Hello. I live in Hillsboro, OR and have several mature arborvitae as a privacy screen in my backyard. They are on our side of a black chainlink fence separating our yard from a drainage area maintained by the city. Early last week we noticed that there were dead patches on all of the trees in our surrounding area. They are dead patches and not "dying". Apart from these dead patches, the trees seem healthy. This is inter-species as it seems to have affected pines, deciduous, broadleaves, etc. At first we thought it was just an irresponsible pesticide/herbicide job, but the dead patches are becoming worse and more noticeable and cover quite a large area. It has affected the trees in our small backyard, all of the trees in the drainage area, and across the street from that. Is there anything you know of that could possibly cause this?

ANSWER:

Sadly, you may be right about herbicide damage. Land maintained by a public entity, such as a city or county, may be sprayed for weeds, often by sub-contractors. If this is done carelessly or by untrained operators, the slightest puff of wind or bad aim can damage or kill other plants around it. The first step you should take is to call the city office responsible for maintaining that drainage area, and inquire about what has been done there recently.

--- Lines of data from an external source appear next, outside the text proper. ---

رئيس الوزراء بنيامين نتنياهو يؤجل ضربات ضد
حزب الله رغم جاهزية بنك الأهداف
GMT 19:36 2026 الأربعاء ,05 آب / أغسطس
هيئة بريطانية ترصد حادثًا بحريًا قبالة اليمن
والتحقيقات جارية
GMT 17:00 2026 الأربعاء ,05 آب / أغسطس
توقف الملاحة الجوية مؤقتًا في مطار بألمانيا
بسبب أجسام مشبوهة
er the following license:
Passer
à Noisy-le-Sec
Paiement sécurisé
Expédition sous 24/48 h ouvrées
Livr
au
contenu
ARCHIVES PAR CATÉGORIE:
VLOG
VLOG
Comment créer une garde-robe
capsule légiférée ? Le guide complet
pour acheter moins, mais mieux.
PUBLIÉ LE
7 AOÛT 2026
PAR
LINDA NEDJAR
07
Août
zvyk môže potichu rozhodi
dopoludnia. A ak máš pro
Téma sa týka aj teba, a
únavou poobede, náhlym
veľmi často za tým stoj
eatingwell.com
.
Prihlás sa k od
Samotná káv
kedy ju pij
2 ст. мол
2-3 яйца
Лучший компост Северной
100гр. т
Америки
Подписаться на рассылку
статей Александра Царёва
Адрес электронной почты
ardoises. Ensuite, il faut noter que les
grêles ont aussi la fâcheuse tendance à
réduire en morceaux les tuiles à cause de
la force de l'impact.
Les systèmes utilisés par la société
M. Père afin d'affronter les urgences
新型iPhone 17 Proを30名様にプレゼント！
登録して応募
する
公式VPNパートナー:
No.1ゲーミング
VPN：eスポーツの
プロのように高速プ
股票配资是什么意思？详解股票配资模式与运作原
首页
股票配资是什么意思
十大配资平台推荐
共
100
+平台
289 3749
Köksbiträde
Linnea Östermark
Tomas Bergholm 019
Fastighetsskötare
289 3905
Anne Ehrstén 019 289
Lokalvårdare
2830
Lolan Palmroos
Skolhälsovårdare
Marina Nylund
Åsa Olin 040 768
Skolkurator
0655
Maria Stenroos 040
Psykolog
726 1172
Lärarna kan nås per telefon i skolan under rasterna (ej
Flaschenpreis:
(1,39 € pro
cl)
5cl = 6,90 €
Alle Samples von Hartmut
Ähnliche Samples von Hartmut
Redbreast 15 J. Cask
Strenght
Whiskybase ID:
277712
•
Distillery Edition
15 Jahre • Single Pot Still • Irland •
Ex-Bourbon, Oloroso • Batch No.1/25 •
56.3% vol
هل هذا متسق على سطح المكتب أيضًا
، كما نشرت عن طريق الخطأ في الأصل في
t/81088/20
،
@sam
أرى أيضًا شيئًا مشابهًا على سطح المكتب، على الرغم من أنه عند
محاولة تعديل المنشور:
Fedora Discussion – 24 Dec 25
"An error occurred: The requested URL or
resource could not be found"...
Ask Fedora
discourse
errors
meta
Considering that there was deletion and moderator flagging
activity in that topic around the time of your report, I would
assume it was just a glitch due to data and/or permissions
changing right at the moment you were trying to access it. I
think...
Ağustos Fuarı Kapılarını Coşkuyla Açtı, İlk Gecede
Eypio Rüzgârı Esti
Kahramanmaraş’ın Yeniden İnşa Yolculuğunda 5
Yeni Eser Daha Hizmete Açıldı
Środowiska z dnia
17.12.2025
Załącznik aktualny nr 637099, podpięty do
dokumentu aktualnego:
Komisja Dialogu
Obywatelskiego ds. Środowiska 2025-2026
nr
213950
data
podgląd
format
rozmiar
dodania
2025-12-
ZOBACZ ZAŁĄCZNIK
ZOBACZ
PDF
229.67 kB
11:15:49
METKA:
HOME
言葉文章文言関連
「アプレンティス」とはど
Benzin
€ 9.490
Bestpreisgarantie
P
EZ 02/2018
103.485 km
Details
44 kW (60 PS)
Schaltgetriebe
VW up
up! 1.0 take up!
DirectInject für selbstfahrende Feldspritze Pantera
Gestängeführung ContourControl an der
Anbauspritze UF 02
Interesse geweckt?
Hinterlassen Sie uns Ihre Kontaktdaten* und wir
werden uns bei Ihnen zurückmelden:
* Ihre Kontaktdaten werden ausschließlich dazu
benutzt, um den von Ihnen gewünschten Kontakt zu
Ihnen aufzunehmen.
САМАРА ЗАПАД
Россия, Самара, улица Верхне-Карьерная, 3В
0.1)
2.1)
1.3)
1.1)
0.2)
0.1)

Certainly, you want to go to the drainage area and see if damage appears in the grasses or weeds in that area. Another thing to think about when you contact the city is that indiscriminate spraying of herbicide or pesticide, especially in a drainage area, can result in those poisons entering lakes in the area and, eventually, your glass of water.

Since this appears to be affecting more than one species of plant, if you eliminate the possibility of herbicide, we would recommend you contact the Oregon State University Extension Office for Washington County.  If this is happening in your neighborhood, it is happening in others and the Extension people are closer to the problem, and may be able to help you find a solution.